Lewandowski's lawyer says a defamation claim isn't a good idea for Michelle Fields because "it opens up a large door to her past."
— Ben Jacobs (@Bencjacobs) April 14, 2016
Greta Van Susteren, one of Fox News’s primetime anchors/Trump chums, offered Fields this “free legal advice” along the same lines. Fields’s response: I don’t take advice from Trump shills.
Anyone encouraging Michelle Fields to bring a civil law suit is not doing her a favor. She does not want to take the stand in a civil case, subject to rigorous cross examination, that is likely to be on television to discuss a case that the DA won’t prosecute because he does not believe the evidence shows assault. Yes, the burden of proof is less in a civil case, but she is just not going to win and it will be expensive and a heartache. Even if one can win, it is not always worth it.
Anyone encouraging this young woman to bring a lawsuit is irresponsible to her.
PS. Just so we are clear, I am not ‘for’ assault. I know the court system.
Some free legal advice of my own: It’s always a bad idea to offer someone free legal advice, especially when you seem confused about the cause of action. The charge being considered in Florida wasn’t “assault,” it was battery, and Fields isn’t thinking of suing Lewandowski over that. She’s thinking of suing for defamation. And if she does, Lewandowski will be subject to the same discovery and “rigorous cross-examination” (if he testifies) that Fields will. Does he really want to go through that? Why not just put the matter to bed with “Sorry I lied about not touching you and then accused you of being an attention-needy crank?” Or maybe “Sorry that you’ve been driven from your home by lunatics making death threats since this happened?”
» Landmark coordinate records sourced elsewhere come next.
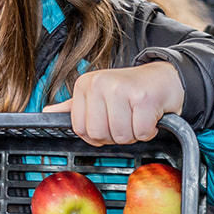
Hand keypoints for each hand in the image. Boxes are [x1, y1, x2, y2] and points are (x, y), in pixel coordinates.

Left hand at [44, 61, 182, 146]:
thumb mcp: (98, 94)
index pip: (80, 129)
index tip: (110, 122)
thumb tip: (48, 112)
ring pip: (120, 136)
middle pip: (99, 134)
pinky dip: (148, 131)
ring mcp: (121, 89)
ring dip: (133, 133)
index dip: (98, 134)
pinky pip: (140, 132)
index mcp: (85, 84)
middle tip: (126, 119)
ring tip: (138, 116)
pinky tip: (150, 116)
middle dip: (116, 135)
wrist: (166, 77)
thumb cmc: (130, 89)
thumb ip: (73, 106)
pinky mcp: (143, 97)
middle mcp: (100, 84)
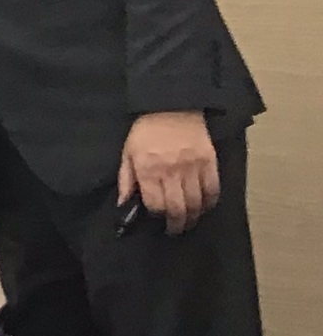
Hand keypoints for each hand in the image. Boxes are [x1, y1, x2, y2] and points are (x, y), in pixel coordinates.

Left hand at [120, 111, 219, 234]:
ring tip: (189, 221)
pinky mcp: (209, 161)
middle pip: (178, 208)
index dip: (158, 216)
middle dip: (177, 224)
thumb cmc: (146, 130)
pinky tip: (205, 206)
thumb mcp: (127, 153)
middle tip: (175, 230)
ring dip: (194, 216)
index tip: (158, 221)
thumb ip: (126, 180)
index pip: (156, 205)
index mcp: (148, 170)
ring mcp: (192, 167)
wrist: (172, 106)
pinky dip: (210, 201)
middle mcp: (171, 172)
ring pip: (196, 202)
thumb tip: (123, 203)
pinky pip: (213, 188)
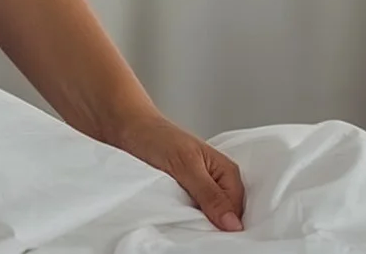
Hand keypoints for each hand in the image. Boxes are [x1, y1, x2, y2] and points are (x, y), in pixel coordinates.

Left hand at [102, 108, 246, 232]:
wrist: (128, 128)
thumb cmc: (157, 137)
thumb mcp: (185, 166)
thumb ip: (210, 194)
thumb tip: (233, 223)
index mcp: (227, 172)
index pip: (237, 212)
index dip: (227, 227)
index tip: (213, 237)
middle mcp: (217, 182)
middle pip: (224, 218)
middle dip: (212, 226)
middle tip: (195, 228)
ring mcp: (199, 191)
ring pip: (206, 219)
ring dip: (195, 224)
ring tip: (182, 221)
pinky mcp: (182, 196)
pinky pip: (189, 216)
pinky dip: (182, 220)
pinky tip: (175, 220)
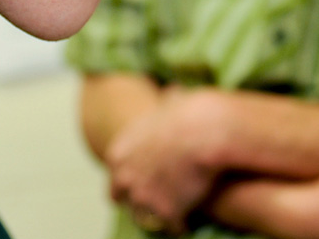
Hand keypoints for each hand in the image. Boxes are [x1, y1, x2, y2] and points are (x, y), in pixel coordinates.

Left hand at [106, 86, 234, 232]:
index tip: (142, 182)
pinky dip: (181, 225)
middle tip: (157, 201)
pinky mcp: (167, 212)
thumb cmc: (189, 112)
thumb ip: (162, 107)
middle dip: (138, 201)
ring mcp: (144, 198)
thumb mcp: (166, 104)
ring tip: (175, 213)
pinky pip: (172, 227)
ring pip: (145, 218)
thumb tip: (174, 92)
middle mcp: (125, 178)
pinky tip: (190, 220)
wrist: (204, 130)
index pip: (114, 178)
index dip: (130, 181)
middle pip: (122, 200)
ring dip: (158, 215)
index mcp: (119, 153)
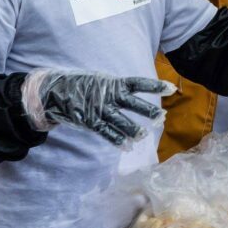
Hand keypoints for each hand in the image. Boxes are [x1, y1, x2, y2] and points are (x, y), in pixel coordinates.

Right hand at [21, 70, 175, 146]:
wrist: (55, 92)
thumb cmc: (83, 86)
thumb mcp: (102, 81)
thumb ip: (118, 88)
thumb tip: (136, 92)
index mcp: (115, 83)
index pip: (139, 83)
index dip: (155, 86)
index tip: (171, 88)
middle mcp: (109, 96)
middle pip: (134, 104)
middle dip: (148, 111)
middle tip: (161, 118)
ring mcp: (99, 109)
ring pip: (121, 122)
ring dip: (133, 130)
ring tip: (143, 136)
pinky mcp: (90, 121)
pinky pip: (106, 133)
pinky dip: (117, 140)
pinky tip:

Anyway. Ben Howe has a nice summary of how the goalposts have shifted constantly among Fields’s detractors to protect Lewandowski. He’ll skate on criminal charges, but ironically it’s Trump who’s punished Lewandowski more harshly than the state likely ever would have: Per Politico, it looks like Paul Manafort is now, for all intents and purposes, running his own campaign inside Trump’s organization with Lewandowski running … whatever it is he still does. Said one former Trump advisor (who certainly couldn’t possibly be Roger Stone, could he?), “Corey has been neutered.” I’ll leave you with this:
Prosecutor: Trump personally called and spoke with several people in our office, told his story and urged us "to do the right thing."